I've put a lot of thought into this, and perhaps today is a good day to share this, what with it being my birthday and new beginnings and all of that: from now on, when I post on here, I'm going to be 100% truthful with you about everything that is going on with me (of course, leaving out anything that has to do with poop or health things or other people who might defriend me on FB, or you know, set fire to my house were I to share too much). I have never really lied on this blog, but anyone who uses the internet knows that absolutely no one is completely truthful about this stuff--we all share what would flatter us, what would make others think that we are amazing credits to the world. And I think this is a problem. It is hard to compare your behind the scenes daily issues with the highlight reel everyone else shows. So, I'm just gonna say it. I ain't perfect. My life ain't perfect. And if I can help someone else by admitting as much, hell, I'll be happy to do that.
And ya'll, as of tomorrow (after I eat the luscious dark chocolate raspberry Nigella Lawson creation that I have prepared for myself), I am back on Weight Watchers. And I'm going to talk about that some too, just to keep myself on the wagon. This is especially going to be tough here at the beginning, as I am going to Jamaica next week. More on that later when I have a bit more sarcastic jocularity to share.
So for now, happy birthday to me and thanks for reading this, if in fact anyone is.
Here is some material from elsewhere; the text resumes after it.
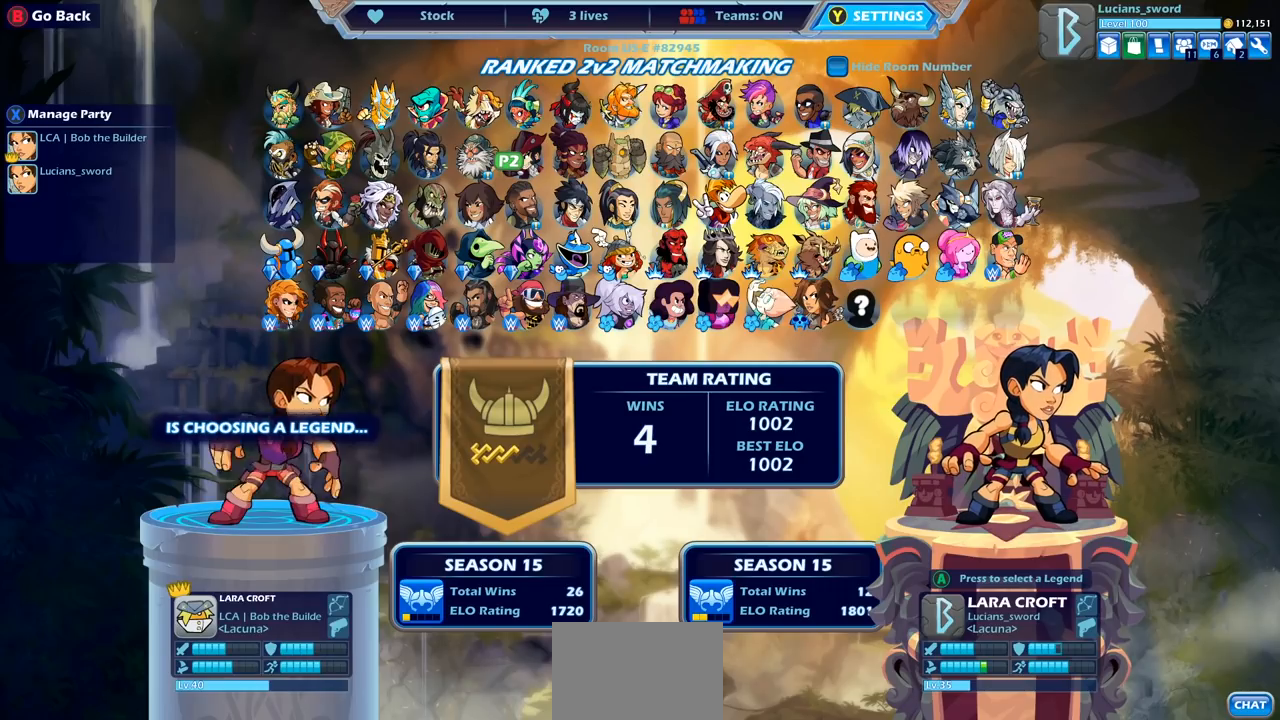
{"buttons": [], "left_stick": "center", "right_stick": "center", "events": []}
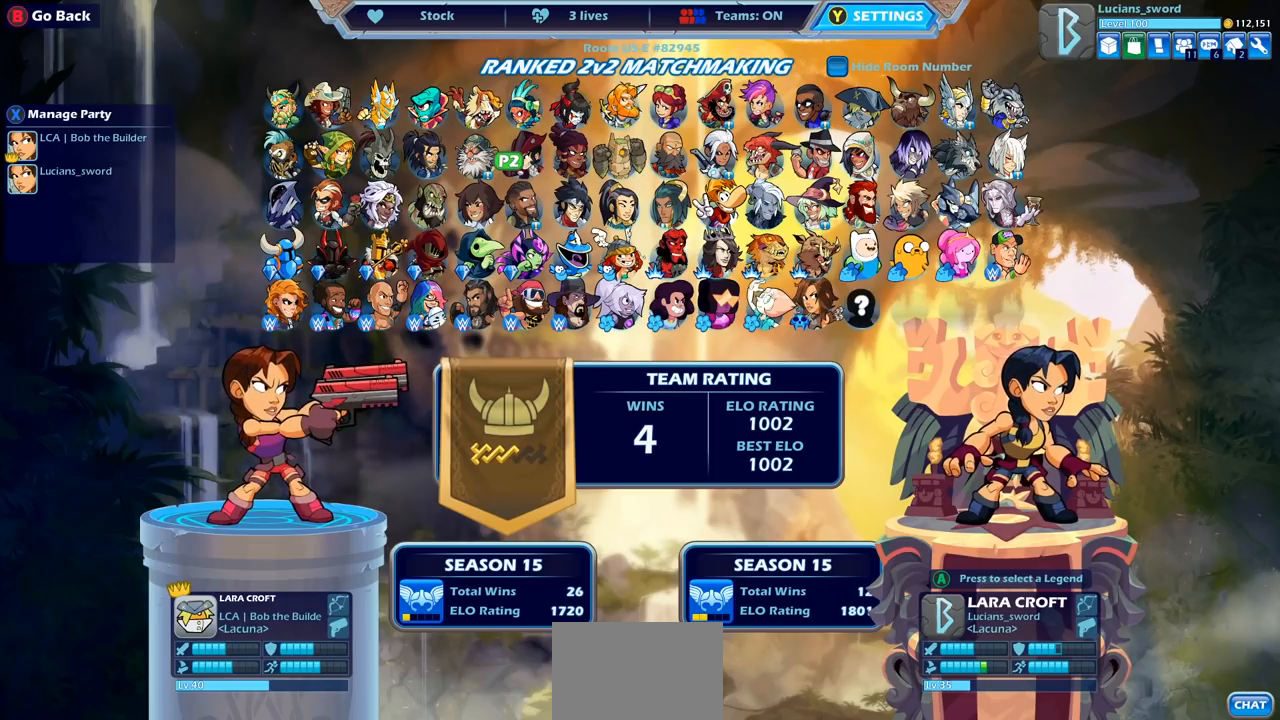
{"buttons": [], "left_stick": "center", "right_stick": "center", "events": []}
Treat yo self.
My dear, I can relate.
ReplyDeleteSome things about my life have been going along swimmingly for the past few months or so, and others have been thrown into upheaval. I got out of a relationship I needed out of, got into one that is much more rewarding. I got out of a job I needed out of, and got into one I'm not so sure about. My previously rigorous exercise and diet regimens have slipped as I've tried desperately to gain my footing in my new world - my health is on the decline, my weight on the rise.
I've always admired those who can maintain blogs, because every time I've tried, I've dwindled into silence due to the very issues you've outlined above. I have a hard time being brutally honest without sounding complain-y, and often I don't feel I have anything interesting to impart.
But know this - whether you're updating about a bad day or offering some enlightening make-up advice, I really like reading you. I'm weirdly shy in a way that's prevented me from mounting a real-life friendship - our only friend date was knocked off course by my upheaval of my life last fall - but I really like you and genuinely enjoy your writing style.
Please share as much as you feel comfortable sharing with us, and know that even if it seems mundane to you, your way of sharing your life is very entertaining to the rest of us. You have a great talent and I admire you for it.
Happy birthday. Here's hoping life gets to be a lot less mundane for everyone feeling that itch.
That is probably the sweetest, best comment I've gotten. I can't thank you enough.
ReplyDeleteBelieve it or not, I have a kind of weirdly shy real-life persona too. I've even been told I come off as standoffish or stuck up because of it, so yeah, getting us together is not going to be easy. He he. We must overcome though--I know it would be a blast.
I think we both have personalities that lend themselves to robust online presences and in-person reticence.